Donc, si on essaie de dégager tout ce qui cloche dans ce portrait de la tragédie personnelle que fut la vie de Jeanne, dont la "mission" demeure toujours entourée de questions restées sans réponse :
* Au tout premier chef, l'interprétation aux limites du supportable de Milla Jovovich. Cette actrice possède une flamme intérieure qui, bien contrôlée, aurait pu servir admirablement les aspects mystiques et la détermination inébranlable de Jeanne durant la reconquête d'Orléans, ainsi que sa dimension spirituelle. Au lieu de cela, Milla défonce la baraque avec la subtilité d'une hyène enragée qui n'a pas bouffé depuis une semaine. Ce n'est pas une héroïne portée par la foi et la force de ses "visions", mais une folle hystérique par laquelle aucun combattant à ses côtés n'aurait pu être poussé à soutenir les assauts victorieux de leurs compagnons français. Visiblement, Besson n'a aucune idée de ce qui pouvait animer Jeanne. Il s'agit d'une jeune femme de 19 ans qui a bel et bien existé, et qui a l'avantage que l'on possède beaucoup de données objectives sur sa personnalité, ses valeurs, ses idées, sa foi, etc. grâce aux "heures" du procès pour hérésie (et même celles de son procès de réhabilitation). Rien de cela ne transparaît. Tout ce que l'on nous sert de la vraie personne de Jeanne la Pucelle se résume à sa confusion quant aux tractations de Cauchon avec les Anglais (avec, malgré cela, des erreurs factuelles trop nombreuses pour les énumérer).

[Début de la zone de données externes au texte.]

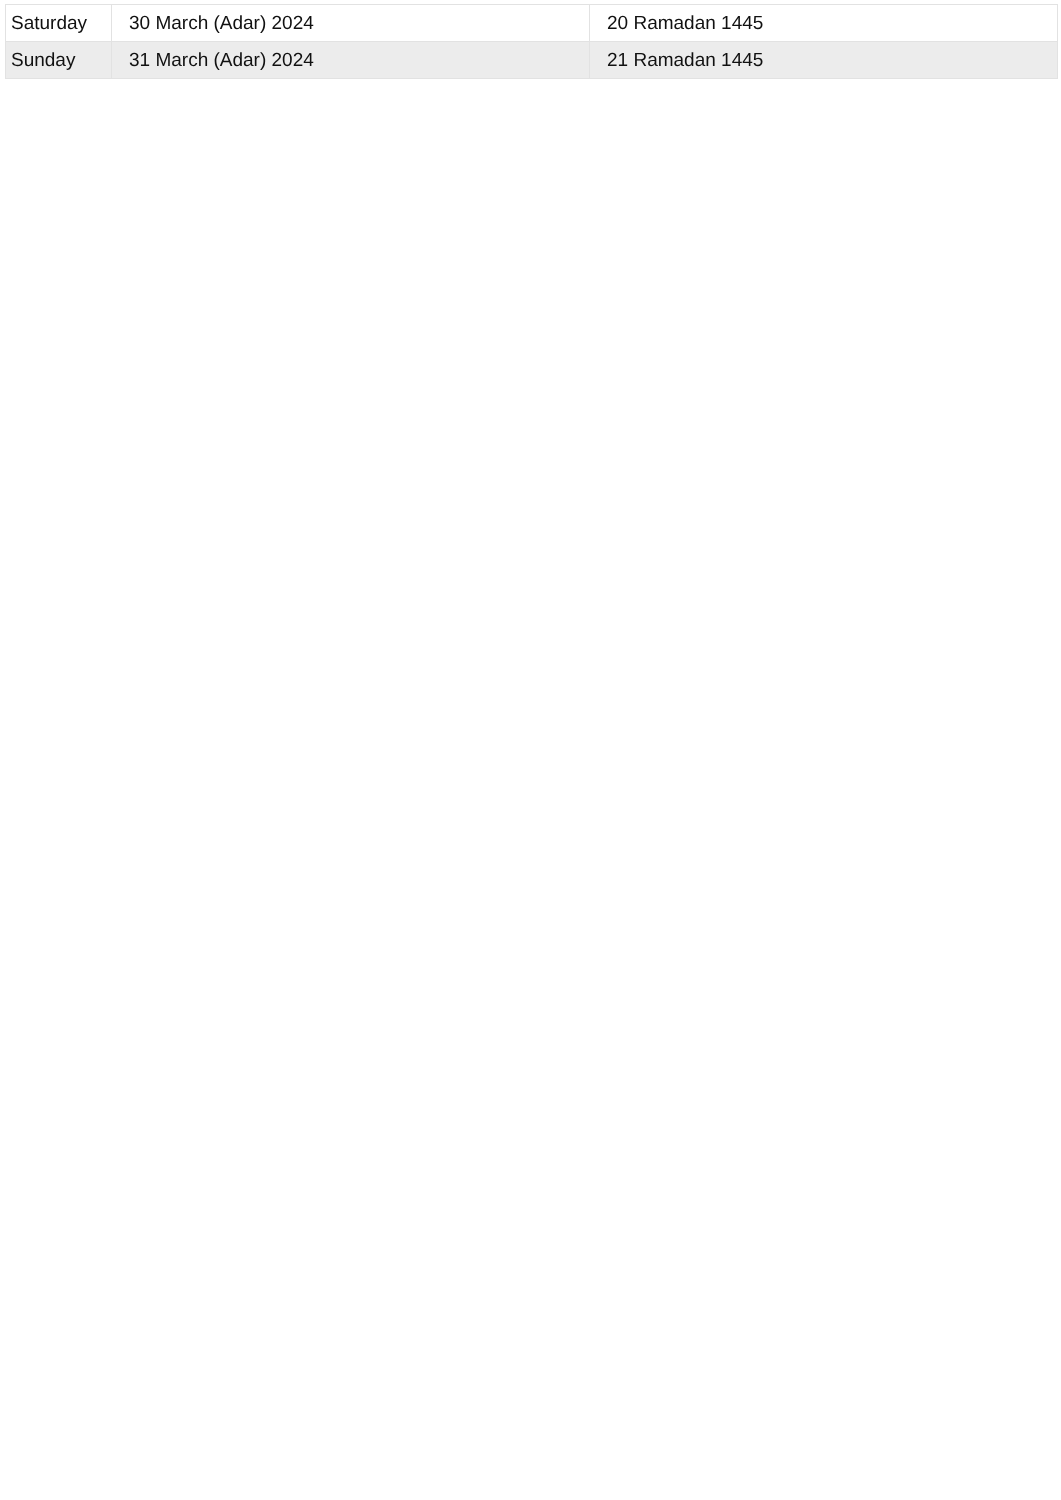| Saturday | 30 March (Adar) 2024 | 20 Ramadan 1445 |
| Sunday | 31 March (Adar) 2024 | 21 Ramadan 1445 |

* De pair avec l'invraisemblance du portrait de Jeanne que nous livre Jovovich, aucun effort de la part de Besson pour donner à son tableau l'impression que l'on a affaire à des personnes du 15ème siècle s'exprimant en moyen français, et non à des Américains ou des Français se prenant pour des Américains (l'emploi ici de Cassel, Gos, Gregory, etc. s'avère futile puisqu'ils s'expriment comme des touristes Français américanisés s'exprimant à peu près sans accent). Bref, Besson se fout de la vérisimilitude que tendent à rechercher les productions historiques contemporaines. Ceci est d'autant plus décevant de la part d'un réalisateur français tournant sur une figure aussi fascinante que cette paysanne de rien qui a changé le cours de l'histoire de l'Europe par une incroyable obstination et une conviction mystique ahurissante. Ce ne fut pas une Dona Quichotte que les Anglais condamnèrent au bûcher, mais une jeune femme probablement dépassée par les événements dont on peut à peine imaginer la détresse de la conscience de sa destinée. Soyons bons princes quand même : vers la fin du film, Besson nous montre une Jeanne tourmentée par l'incrédulité qu'on fasse d'elle une monnaie d'échange pour faire la paix entre la France et ses occupants en déroute. C'est une fin qui la dépassait, et je devine à peine la tourmente dans laquelle son âme de chrétienne très dévote mais terriblement naïve dut être plongée durant les sombres moments de sa fin tragique. On perçoit cela un peu à la toute fin, mais le portrait général qui précède est si grossier et si simpliste qu'on ne peut croire réellement à cette Jeanne.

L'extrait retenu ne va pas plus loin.